UPDATE: NYT readers, you may wish to have a look at a more recent post in which I’m specifically requesting research assistance on documenting the early history of literary word processing. Thanks.
In its eighty-seventh annual competition for the United States and Canada the Foundation has awarded 180 Fellowships to artists, scientists, and scholars. The successful candidates were chosen from a group of some 3,000 applicants.
Congratulations have been coming in from all over. Thank you once again to everyone who has written. The highlight was receiving a text message from my ten-year old niece who saw my name in the New York Times.

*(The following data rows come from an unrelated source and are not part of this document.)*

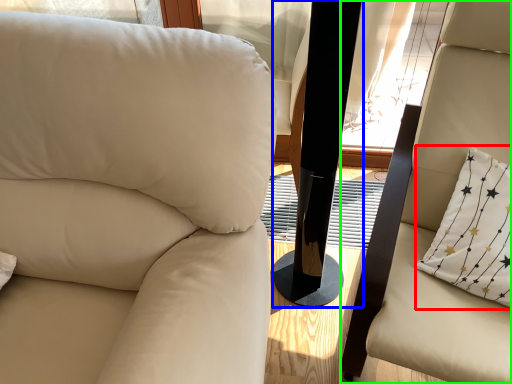
Question: Estimate the real-world distances between objects in this image. Which object is closer to pillow (highlighted by a red box), pillar (highlighted by a blue box) or chair (highlighted by a green box)?

Choices:
 (A) pillar
 (B) chair

Answer: (B)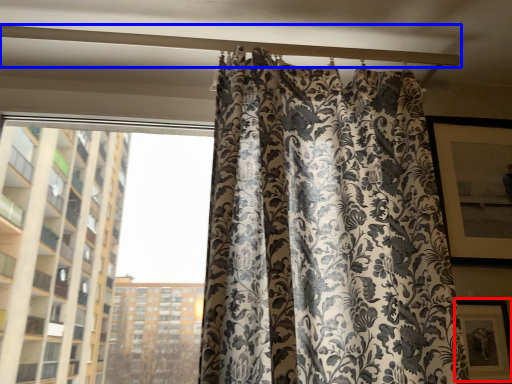
Question: Which object is further to the camera taking this photo, picture frame (highlighted by a red box) or beam (highlighted by a blue box)?

Choices:
 (A) picture frame
 (B) beam

Answer: (B)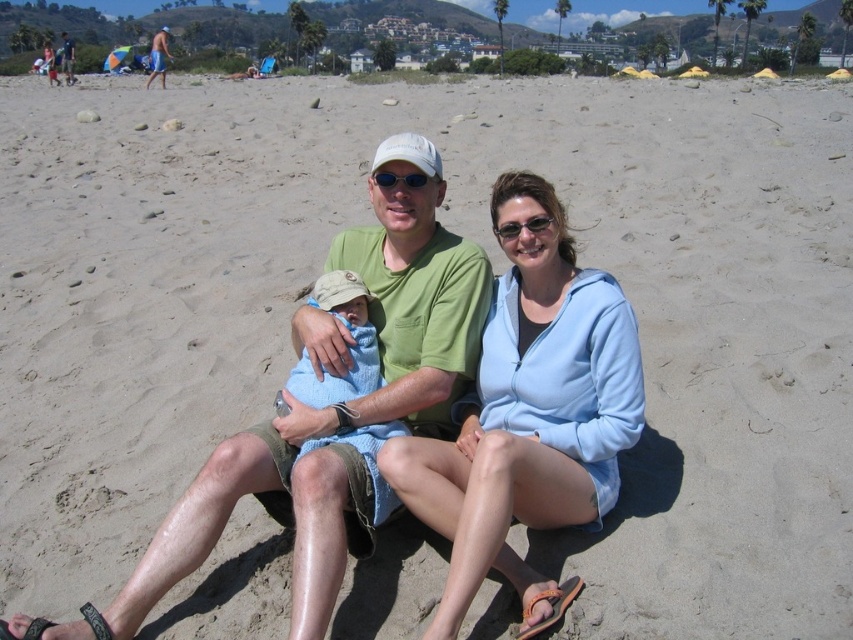
Does light blue fleece jacket at center appear on the right side of blue shorts at upper left?

Correct, you'll find light blue fleece jacket at center to the right of blue shorts at upper left.

Is point (485, 529) farther from viewer compared to point (154, 58)?

No, (485, 529) is in front of (154, 58).

In order to click on light blue fleece jacket at center in this screenshot , I will do (x=529, y=413).

Between blue shorts at upper left and matte white sunglasses at center, which one appears on the left side from the viewer's perspective?

From the viewer's perspective, blue shorts at upper left appears more on the left side.

Can you confirm if blue shorts at upper left is positioned below matte white sunglasses at center?

No, blue shorts at upper left is not below matte white sunglasses at center.

What do you see at coordinates (158, 56) in the screenshot? I see `blue shorts at upper left` at bounding box center [158, 56].

Image resolution: width=853 pixels, height=640 pixels. What are the coordinates of `blue shorts at upper left` in the screenshot? It's located at (158, 56).

This screenshot has height=640, width=853. Describe the element at coordinates (529, 413) in the screenshot. I see `light blue fleece jacket at center` at that location.

Who is more forward, (627, 376) or (381, 172)?

Point (627, 376)

What are the coordinates of `light blue fleece jacket at center` in the screenshot? It's located at (529, 413).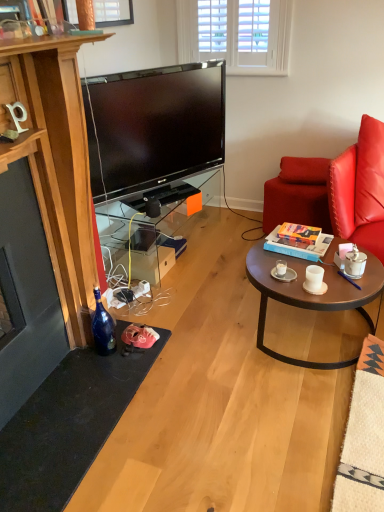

The project I will be working on is entitled “Track Changes: Authorship, Archives, and Literary Culture After Word Processing.” Unlike my first book, Mechanisms (2008), where I was primarily interested in experimental instances of electronic literature, here I will be looking at the impact of digital media throughout all sectors of contemporary literary composition, publishing, reception, and archival preservation. I intend to argue that the full parameters of computers as what electronic publishing pioneer Ted Nelson three decades ago called “literary machines” have not yet been fully delineated, and that as a consequence we conceive of print and the digital as rival or successive forms rather than as elements of a process wherein relations between the two media (at the level of both individual and collective practice) are considerably more dynamic and contingent. Ted Striphas’s work in the already-indispensable The Late Age of Print (2009) probably comes closest to the kind of study I am looking to accomplish, but whereas he focuses primarily on the commerce and commodity status of books in the present day, my interests lie in the material conditions of authorship and today’s technologies of the literary. (The “Track Changes” of my title was first introduced as the “Mark Revisions” feature in Word 95, where it was derivative of the Redline functionality in WordPerfect, then Word’s major industry competitor.) The methodology will be a hybrid of software studies and book history. The writing I do will build on the work I’ve done in the projects I’ve taken on since finishing Mechanisms, including “Approaches to Managing and Collecting Born-Digital Literary Materials for Scholarly Use,” Preserving Virtual Worlds, and Digital Forensics and Born-Digital Content in Cultural Heritage Collections.
I will, of course, use this space to share occasional work in progress and otherwise offer updates on progress. In the meantime, I will be at TILTS at UT Austin at the end of May, the Digital Humanities Summer Institute and Digital Humanities 2011 conference in June, SHARP in DC in July, and then teaching once again at Rare Book School in Charlottesville. The fellowship period begins in August.